**EXERCISE INSTRUCTIONS**
Can you continue the forum post comparing wealthy, low-density neighborhoods near downtown areas to Buckhead, starting after its final sentence?

**EXCERPTED TEXT**
Location: Georgia native in McKinney, TX
8,057 posts, read 12,853,346 times
Reputation: 6323
Quote:
Originally Posted by sedimenjerry View Post
Don't know about Staten Island but for some other areas I can think of, a lot of em are also the wealthier if not the wealthiest areas in the city or metro. Dallas has a lot of houses like Buckhead in and around Highland Park to the northside. Houston has the Memorial Drive corridor. Baltimore has an area like this near John Hopkins. Even Lancaster, PA has a pretty dense downtown area with a wealthier and less dense area adjacent to the western edges of downtown. Philly has a lot of wealthy and less dense suburbs on or near the Main Line like Narbeth, Ardmore, Bryn Mawr, and Villanova. The actual town centers are somewhat dense but you turn off and you see these large estates. Drove through there last week and it felt similar to Buckhead. Some of these areas aren't actually in the city limits but the distance to downtown is about the same.

**SOURCE DATA**
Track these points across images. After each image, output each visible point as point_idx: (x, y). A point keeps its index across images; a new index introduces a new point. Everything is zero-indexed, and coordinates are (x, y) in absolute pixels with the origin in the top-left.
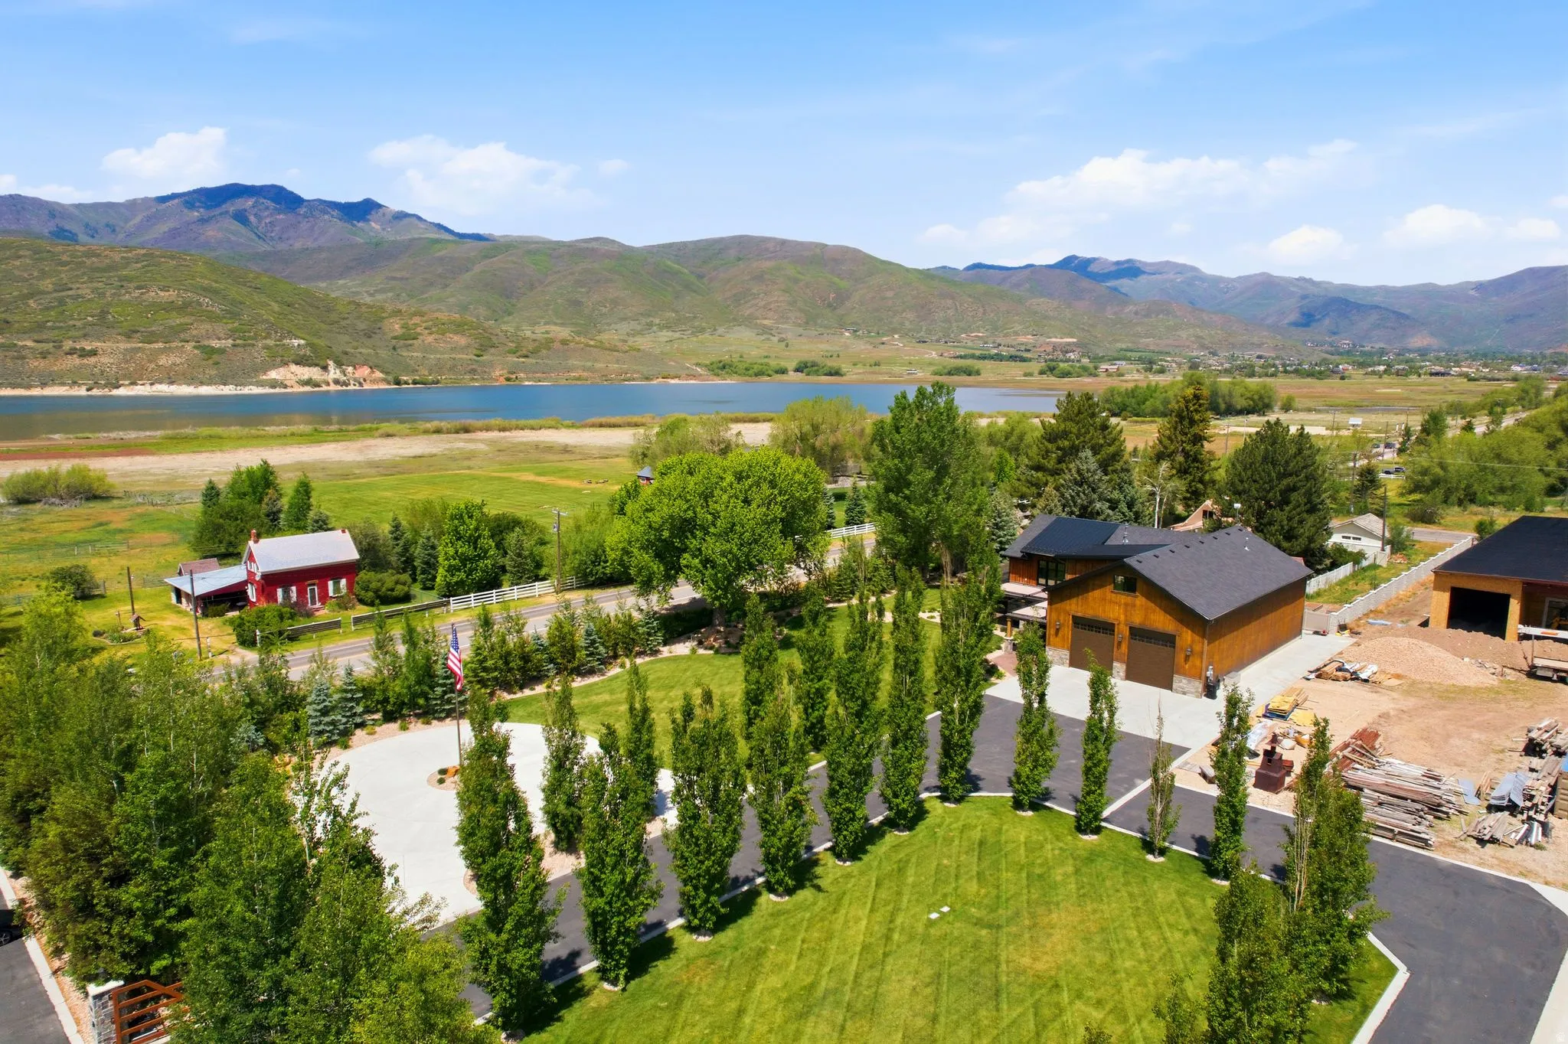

**TASK ANSWER**
The difference in Dallas' tony district and Atlanta's: You don't have the number of multi-acred estates in Dallas as Atlanta. Some of it is the topography.... flatter means more density.... but Highland Park, Preston Hollow and other wealthy enclaves are denser than Buckhead west of Roswell Road up into Sandy Springs. There are some houses on acreage, not saying that at all, but just not near to the amount that you find in this comparatively similar section of Atlanta.